WHAT YOU ARE ASKED TO DO: Continue the biographical account of Samara Lubelski's musical career from its final sentence, in the same formal register.

Since she began making music in the early ’90s, Samara Lubelski has split her time between being a member of bands Hall of Fame, the Sonora Pine, and Tower Recordings (to name a few); a respected contributor on violin and guitar with Fiery Furnaces, MV & EE, and White Magic; a busy recording engineer; a member of avant-garde outfits; a guitarist in Thurston Moore’s band Chelsea Light Moving; and a solo artist who has crafted a series of compelling albums that delve into light psychedelia and acid folk.

Lubelski released her solo debut, Fleeting Skies, on the Social Registry label in 2004. She returned in 2005 with another collection of intimate and offbeat pop confections, Spectacular of Passages, while 2007 saw the release of the equally kaleidoscopic Parallel Suns, again on Social Registry. During this time she was an in-demand session musician and engineer, working with artists like Fiery Furnaces, MV & EE, White Magic, and Thurston Moore. Thanks to this last connection, she moved to Moore’s Ecstatic Peace! for her 2009 album, Future Slip. She fit another solo album into her busy schedule in 2012, releasing Wavelength on the De Stijl label. Soon after, she joined Moore ‘s band Chelsea Light Moving and played guitar on their self-titled 2013 album.

DATA:
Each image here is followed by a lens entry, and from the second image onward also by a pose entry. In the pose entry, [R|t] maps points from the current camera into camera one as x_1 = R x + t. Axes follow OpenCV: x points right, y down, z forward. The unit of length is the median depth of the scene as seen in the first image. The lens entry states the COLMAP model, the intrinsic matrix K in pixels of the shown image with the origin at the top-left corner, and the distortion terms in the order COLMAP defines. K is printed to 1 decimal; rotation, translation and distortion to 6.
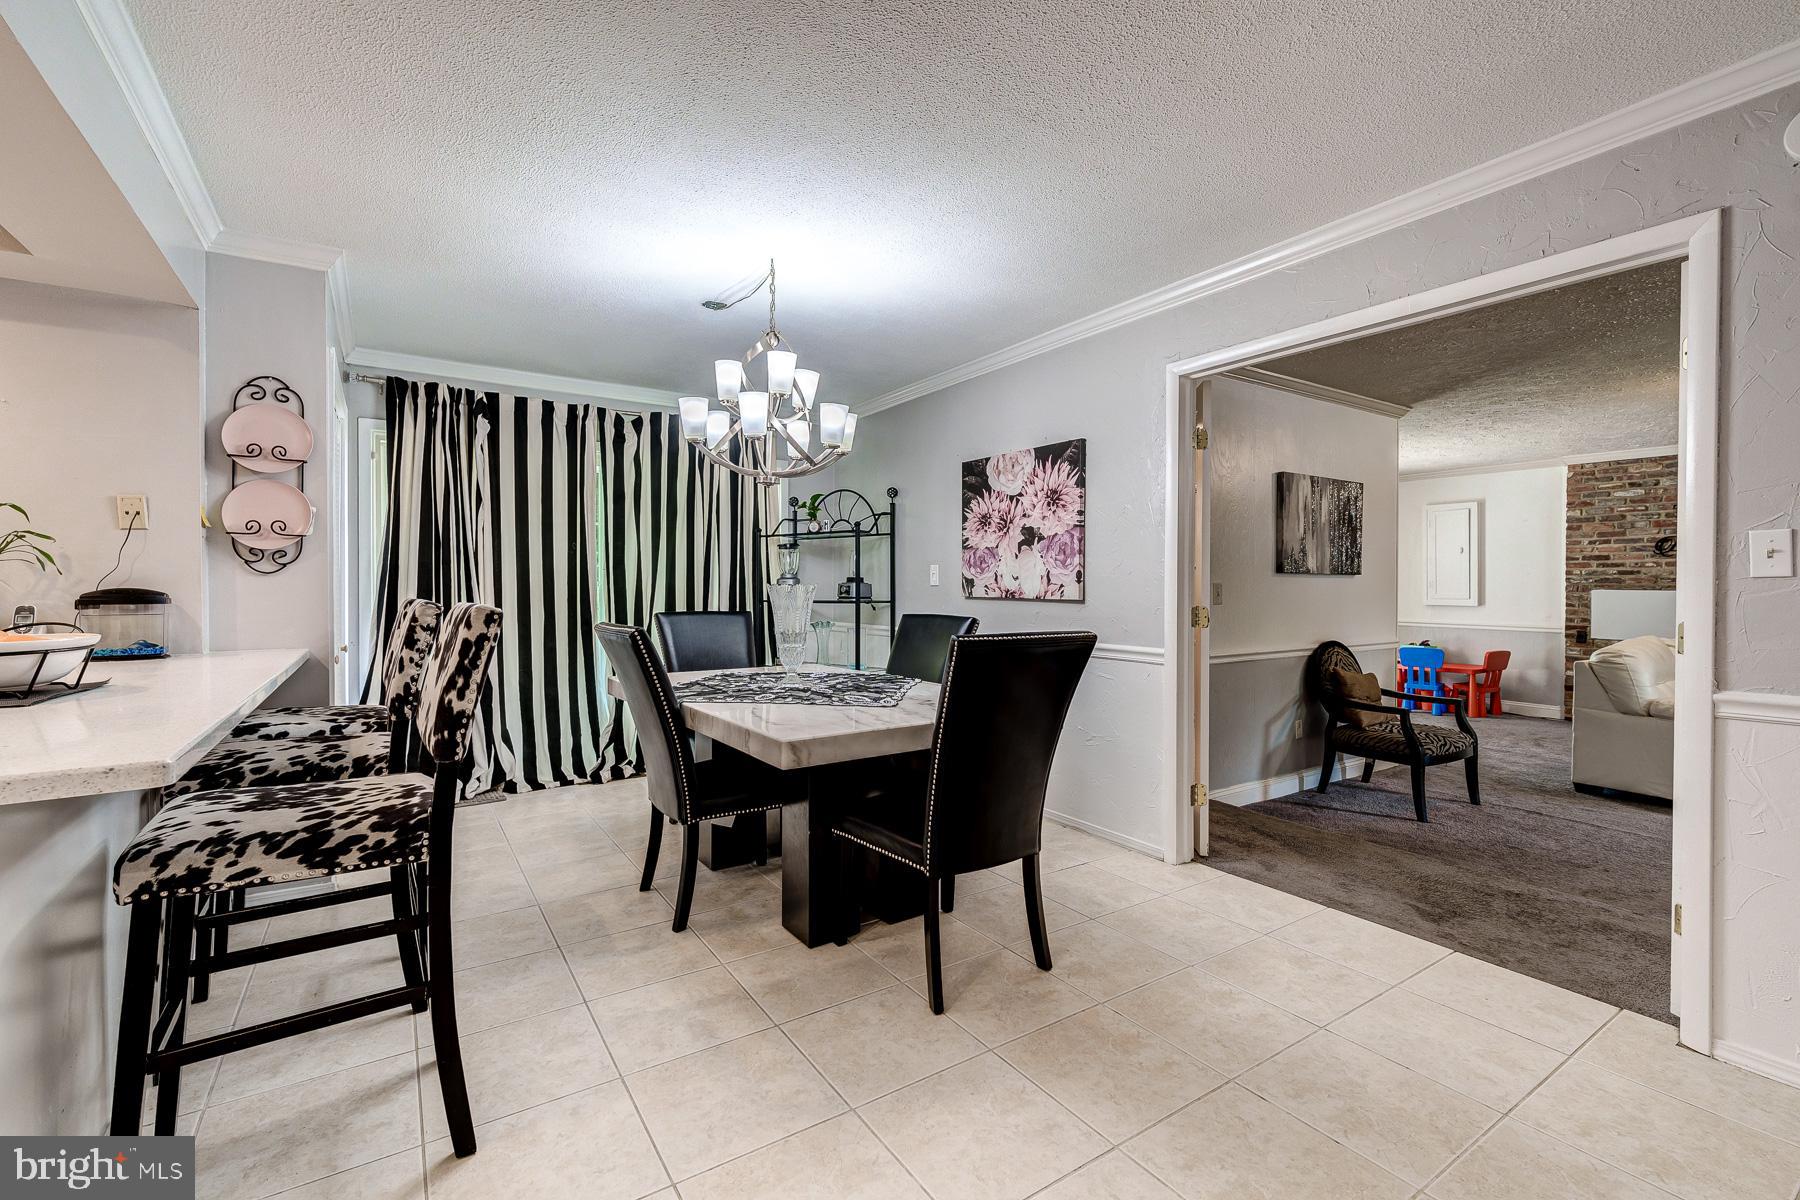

RESPONSE TO THE EXERCISE:
Around this time she also began playing in a duo with noise guitarist Marcia Bassett and formed the avant-garde trio Augenmusik. Her next album was a solo violin outing on the Ultra Eczema label titled String Cycle. It came out in 2014 and was followed in 2016 by the baroque pop album The Gilded Raid, which was issued by Drawing Room. She continued to be a steady presence on the N.Y.C. music scene and remained a steady collaborator on Thurston Moore ‘s projects, appearing on his 2017 Rock n Roll Consciousness album and joining his live band. That same year, Lubelski’s third collaboration with Bassett, Live NYC, was released by Feeding Tube Records. She swung back to her solo records after that, working with her longtime friends Metabolismus in their studio in Germany and coming up with Flickers at the Station, which was released by Drawing Room in early 2018.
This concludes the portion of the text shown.